Além do resultado de 9 x 0, o julgamento do STF desta semana apresentou outra unanimidade: o voto da relatora Cármen Lúcia, considerado histórico e, como tal, seguido por todos os seus pares. Não chegou a ser surpresa para os que a conhecem e, devido à sensatez, a chamam de “Cármen lúcida”. Primeira a votar, foi também a primeira a usar com todas as letras a palavra “censura” para caracterizar a exigência de autorização prévia para uma biografia. E a censura, como explicou, é proibida pela Constituição Federal, que garante a liberdade de expressão, de pensamento, de criação artística e científica. Admitiu que “há riscos de abusos no dizer e no escrever, mas a vida é uma experiência de riscos”. E para os riscos há a solução de buscar no Judiciário as reparações para os eventuais danos morais. O que a Constituição não permite, ela acrescentou, é que, a pretexto de se preservar a intimidade de alguém, abolir-se o direito à liberdade do outro, principalmente em casos como o das obras biográficas, “que dizem respeito não apenas ao biografado, mas a toda a coletividade”. Entremeando no seu douto parecer o saber jurídico com ensinamentos da vida real, a que está sempre ligada, a vice-presidente do STF lembrou uma ciranda de roda de sua infância (“cala boca já morreu quem manda na minha boca sou eu”) e recorreu a um poético jogo de palavras: “Na vida aprendi que quem por direito não é senhor do seu dizer, não se pode dizer senhor de qualquer direito”.
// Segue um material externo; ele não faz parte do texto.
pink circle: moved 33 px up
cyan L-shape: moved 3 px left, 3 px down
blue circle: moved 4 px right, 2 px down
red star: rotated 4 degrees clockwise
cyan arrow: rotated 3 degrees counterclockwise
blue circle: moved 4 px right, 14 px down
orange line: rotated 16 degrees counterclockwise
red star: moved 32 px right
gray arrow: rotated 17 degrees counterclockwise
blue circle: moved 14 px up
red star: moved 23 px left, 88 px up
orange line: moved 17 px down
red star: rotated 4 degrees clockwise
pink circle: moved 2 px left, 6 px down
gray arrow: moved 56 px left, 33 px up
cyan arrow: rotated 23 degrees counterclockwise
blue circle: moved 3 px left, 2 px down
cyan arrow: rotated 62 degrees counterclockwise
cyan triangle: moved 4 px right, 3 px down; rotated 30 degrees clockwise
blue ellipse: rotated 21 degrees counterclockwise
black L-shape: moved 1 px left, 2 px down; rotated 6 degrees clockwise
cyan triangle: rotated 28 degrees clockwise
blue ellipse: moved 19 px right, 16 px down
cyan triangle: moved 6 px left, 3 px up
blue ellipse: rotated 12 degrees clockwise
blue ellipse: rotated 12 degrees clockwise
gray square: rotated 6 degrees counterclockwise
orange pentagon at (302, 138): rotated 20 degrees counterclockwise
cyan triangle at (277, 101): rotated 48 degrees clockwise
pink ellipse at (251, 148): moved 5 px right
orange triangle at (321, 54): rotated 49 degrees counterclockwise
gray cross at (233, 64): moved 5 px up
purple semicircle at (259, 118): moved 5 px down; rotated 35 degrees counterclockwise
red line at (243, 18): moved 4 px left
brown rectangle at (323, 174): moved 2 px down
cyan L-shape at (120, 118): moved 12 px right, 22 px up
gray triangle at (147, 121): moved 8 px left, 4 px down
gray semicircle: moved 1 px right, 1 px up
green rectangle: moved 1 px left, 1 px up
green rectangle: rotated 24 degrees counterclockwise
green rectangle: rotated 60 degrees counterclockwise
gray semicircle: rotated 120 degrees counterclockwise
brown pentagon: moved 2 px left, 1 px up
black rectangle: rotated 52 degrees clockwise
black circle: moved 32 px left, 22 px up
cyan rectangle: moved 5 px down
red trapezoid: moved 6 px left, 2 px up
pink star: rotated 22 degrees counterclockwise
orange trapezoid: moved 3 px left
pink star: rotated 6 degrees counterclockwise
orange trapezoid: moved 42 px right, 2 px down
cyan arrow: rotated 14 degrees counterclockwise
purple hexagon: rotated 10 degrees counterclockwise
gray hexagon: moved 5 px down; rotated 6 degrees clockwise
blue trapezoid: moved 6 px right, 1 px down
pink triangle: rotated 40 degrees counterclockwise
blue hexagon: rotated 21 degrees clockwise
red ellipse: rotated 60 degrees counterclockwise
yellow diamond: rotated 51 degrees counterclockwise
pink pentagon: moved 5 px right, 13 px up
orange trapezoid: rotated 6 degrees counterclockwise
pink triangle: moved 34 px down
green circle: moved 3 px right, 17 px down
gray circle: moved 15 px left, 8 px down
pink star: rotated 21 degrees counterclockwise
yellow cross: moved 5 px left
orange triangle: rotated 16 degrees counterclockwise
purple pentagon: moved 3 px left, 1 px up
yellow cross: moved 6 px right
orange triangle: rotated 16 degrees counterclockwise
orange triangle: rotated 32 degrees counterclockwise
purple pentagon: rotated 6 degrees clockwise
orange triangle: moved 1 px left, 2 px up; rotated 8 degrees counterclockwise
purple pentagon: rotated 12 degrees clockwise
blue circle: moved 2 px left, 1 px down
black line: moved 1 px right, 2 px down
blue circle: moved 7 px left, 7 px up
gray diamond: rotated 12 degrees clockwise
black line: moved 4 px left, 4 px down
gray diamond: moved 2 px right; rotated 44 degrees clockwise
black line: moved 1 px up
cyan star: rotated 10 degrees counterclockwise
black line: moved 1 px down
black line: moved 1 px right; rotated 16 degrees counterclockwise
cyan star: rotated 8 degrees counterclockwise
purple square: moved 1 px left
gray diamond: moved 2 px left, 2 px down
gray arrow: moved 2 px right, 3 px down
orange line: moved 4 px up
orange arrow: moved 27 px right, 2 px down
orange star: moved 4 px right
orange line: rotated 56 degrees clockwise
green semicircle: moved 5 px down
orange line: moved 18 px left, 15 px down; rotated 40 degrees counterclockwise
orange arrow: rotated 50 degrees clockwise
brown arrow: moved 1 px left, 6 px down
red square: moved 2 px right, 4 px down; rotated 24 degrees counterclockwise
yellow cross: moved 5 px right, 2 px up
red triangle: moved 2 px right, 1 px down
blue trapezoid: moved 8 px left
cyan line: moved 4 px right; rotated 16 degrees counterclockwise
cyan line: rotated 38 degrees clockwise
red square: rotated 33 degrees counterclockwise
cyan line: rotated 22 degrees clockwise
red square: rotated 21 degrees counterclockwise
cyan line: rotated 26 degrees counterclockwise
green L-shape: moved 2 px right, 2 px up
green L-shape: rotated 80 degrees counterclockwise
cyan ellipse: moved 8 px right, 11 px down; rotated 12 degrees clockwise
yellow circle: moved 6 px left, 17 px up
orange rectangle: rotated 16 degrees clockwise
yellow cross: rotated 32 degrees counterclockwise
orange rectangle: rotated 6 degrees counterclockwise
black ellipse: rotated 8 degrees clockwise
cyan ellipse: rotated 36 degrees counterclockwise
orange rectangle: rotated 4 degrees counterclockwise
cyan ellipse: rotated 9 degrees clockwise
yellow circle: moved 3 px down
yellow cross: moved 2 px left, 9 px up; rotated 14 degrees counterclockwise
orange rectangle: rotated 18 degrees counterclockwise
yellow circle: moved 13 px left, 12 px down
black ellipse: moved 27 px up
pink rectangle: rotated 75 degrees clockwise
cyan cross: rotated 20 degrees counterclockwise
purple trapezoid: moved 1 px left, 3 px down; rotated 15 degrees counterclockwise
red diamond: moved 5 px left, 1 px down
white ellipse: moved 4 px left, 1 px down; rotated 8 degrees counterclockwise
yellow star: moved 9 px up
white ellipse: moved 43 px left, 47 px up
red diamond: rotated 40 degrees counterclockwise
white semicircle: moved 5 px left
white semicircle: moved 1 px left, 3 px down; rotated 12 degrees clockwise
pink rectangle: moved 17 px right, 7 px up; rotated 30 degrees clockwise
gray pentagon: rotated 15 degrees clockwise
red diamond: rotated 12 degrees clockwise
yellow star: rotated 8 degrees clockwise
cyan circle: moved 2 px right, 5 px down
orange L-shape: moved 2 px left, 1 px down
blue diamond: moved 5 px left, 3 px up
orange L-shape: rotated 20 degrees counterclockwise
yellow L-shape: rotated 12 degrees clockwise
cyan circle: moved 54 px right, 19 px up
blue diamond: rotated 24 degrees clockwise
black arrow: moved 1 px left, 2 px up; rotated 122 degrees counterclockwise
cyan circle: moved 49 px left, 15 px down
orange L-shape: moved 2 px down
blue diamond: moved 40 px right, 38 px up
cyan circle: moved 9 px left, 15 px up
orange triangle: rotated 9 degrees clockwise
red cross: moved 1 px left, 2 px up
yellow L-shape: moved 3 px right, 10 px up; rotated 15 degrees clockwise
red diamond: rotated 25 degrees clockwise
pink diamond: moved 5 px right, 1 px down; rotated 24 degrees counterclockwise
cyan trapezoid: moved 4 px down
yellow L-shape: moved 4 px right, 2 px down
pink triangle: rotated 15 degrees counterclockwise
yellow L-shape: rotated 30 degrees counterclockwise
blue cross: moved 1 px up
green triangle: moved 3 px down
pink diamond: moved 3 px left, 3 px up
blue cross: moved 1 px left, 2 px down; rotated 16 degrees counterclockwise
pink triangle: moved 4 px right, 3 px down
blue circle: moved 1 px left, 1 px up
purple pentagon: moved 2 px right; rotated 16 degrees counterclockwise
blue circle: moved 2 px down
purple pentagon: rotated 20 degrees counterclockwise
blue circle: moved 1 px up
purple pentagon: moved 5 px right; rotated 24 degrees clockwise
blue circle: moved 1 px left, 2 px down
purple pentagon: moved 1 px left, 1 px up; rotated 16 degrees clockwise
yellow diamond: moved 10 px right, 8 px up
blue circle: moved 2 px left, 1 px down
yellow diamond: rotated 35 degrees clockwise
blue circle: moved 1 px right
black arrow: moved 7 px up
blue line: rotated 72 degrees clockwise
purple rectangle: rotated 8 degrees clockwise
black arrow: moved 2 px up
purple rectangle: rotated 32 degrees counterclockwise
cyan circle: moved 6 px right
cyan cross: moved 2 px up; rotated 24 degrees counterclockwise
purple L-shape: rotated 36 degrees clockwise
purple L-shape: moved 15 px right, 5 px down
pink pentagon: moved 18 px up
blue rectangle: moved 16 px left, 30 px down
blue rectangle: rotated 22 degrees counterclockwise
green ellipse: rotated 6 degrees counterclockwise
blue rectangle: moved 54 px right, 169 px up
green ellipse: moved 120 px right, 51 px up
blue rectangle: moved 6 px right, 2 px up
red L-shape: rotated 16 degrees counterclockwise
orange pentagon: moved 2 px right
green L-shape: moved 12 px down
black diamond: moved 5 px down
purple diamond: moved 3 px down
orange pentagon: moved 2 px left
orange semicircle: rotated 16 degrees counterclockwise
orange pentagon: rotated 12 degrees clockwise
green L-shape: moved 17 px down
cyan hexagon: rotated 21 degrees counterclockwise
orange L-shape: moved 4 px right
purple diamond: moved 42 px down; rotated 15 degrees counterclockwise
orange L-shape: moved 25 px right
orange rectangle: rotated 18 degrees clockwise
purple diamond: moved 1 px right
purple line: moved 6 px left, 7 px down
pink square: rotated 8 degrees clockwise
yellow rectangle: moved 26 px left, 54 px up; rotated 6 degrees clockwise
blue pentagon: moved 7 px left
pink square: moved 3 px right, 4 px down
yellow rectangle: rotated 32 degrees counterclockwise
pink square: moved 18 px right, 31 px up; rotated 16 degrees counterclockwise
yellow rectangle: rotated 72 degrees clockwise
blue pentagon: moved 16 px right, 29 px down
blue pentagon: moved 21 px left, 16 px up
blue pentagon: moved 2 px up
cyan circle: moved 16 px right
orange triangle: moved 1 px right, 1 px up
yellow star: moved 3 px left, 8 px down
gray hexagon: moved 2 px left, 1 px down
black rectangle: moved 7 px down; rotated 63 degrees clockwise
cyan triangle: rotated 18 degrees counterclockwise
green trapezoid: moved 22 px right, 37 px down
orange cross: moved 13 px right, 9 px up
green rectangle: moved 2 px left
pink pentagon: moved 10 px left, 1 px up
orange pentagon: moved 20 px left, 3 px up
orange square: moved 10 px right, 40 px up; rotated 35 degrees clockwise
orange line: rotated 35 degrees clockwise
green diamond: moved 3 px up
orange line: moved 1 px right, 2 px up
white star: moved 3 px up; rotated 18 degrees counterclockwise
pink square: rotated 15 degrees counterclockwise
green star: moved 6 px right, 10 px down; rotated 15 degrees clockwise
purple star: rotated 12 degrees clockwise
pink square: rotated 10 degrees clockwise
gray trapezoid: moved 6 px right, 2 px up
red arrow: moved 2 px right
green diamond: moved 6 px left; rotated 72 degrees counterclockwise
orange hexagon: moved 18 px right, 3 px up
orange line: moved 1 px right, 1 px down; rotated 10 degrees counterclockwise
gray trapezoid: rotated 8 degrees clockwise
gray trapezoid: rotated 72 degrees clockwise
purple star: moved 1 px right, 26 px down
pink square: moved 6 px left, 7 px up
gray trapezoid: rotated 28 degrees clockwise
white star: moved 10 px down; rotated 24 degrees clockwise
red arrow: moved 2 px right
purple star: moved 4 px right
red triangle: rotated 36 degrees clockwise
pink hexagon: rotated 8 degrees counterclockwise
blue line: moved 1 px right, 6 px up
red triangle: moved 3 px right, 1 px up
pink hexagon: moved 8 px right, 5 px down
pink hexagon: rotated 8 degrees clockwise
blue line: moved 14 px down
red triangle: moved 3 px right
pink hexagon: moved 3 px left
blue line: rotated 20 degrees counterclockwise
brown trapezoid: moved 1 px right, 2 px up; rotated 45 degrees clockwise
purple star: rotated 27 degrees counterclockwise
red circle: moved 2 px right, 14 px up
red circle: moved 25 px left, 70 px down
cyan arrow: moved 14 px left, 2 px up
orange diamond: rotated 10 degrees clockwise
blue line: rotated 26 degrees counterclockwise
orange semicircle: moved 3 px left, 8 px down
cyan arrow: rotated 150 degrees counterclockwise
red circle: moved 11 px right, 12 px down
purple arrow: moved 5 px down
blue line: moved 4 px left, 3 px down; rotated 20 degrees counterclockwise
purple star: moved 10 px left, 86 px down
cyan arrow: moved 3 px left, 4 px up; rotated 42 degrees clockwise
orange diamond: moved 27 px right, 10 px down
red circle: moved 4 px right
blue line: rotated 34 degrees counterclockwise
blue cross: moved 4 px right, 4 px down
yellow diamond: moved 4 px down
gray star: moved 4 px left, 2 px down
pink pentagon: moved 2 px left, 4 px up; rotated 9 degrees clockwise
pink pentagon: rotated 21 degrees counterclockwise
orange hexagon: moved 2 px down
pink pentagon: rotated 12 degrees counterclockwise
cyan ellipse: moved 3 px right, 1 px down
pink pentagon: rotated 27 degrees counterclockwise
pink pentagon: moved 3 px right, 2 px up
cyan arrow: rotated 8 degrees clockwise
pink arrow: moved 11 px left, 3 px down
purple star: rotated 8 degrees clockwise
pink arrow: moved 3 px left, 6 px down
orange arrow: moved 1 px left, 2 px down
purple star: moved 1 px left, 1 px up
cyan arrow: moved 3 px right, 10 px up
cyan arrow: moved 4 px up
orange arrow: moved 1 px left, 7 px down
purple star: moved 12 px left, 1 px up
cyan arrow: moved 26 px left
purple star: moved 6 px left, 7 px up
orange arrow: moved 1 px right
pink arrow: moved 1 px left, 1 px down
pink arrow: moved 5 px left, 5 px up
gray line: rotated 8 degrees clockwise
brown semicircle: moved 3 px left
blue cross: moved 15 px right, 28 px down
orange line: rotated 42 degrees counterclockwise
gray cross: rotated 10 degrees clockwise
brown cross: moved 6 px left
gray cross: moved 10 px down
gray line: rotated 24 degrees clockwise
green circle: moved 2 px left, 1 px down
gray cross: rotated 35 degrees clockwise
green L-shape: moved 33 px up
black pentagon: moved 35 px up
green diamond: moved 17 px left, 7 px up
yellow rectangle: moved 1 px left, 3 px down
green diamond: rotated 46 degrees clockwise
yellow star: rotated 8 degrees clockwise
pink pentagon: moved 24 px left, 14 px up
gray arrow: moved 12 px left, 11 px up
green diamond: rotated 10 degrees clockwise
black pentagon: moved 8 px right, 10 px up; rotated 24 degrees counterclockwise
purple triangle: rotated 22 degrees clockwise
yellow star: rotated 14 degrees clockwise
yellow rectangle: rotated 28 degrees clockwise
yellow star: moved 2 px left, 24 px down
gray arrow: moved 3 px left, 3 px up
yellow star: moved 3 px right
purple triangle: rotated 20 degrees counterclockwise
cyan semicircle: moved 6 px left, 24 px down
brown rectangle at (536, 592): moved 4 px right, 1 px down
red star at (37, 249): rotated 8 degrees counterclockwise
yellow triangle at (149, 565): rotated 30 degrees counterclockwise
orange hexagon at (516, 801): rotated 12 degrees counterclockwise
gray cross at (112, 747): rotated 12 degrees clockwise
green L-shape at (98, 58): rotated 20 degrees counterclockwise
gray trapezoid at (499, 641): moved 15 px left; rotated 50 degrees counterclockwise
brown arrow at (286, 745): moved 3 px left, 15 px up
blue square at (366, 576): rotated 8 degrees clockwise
Fora do STF, Cármen Lúcia é uma cidadã capaz de frequentar festa literária e participar de debate público, expondo suas opiniões, como fez recentemente (“Esse Estado como está estruturado não atende mais a sociedade. O que era esperança na década de 80 pode se transformar em frustração, cujo risco social é se transformar em fúria. E quando a fúria ganha as ruas, nenhuma ideia de justiça prevalece”).
E tudo isso sem deixar de ser dona de casa, que faz compras no Mercado Central de Belo Horizonte, onde viveu a seguinte cena:
— Então, procuradora, como vai a senhora?
— Pois é, seu Manuel. Não sou mais procuradora, agora sou ministra do Supremo Tribunal lá em Brasília.
— Não se incomode. Hoje a gente está por cima, amanhã por baixo. Fique tranquila que a senhora vai melhorar. Quem sabe volta a ser procuradora.
Também já foi confundida com ela mesma por um motorista de táxi:
— A senhora é muito parecida com aquela juíza de Brasília.
— O senhor não é a primeira pessoa que diz isso.
Agora, é possível que não possa mais se divertir com o anonimato. Ela não mais se parece, ela é “aquela juíza de Brasília”.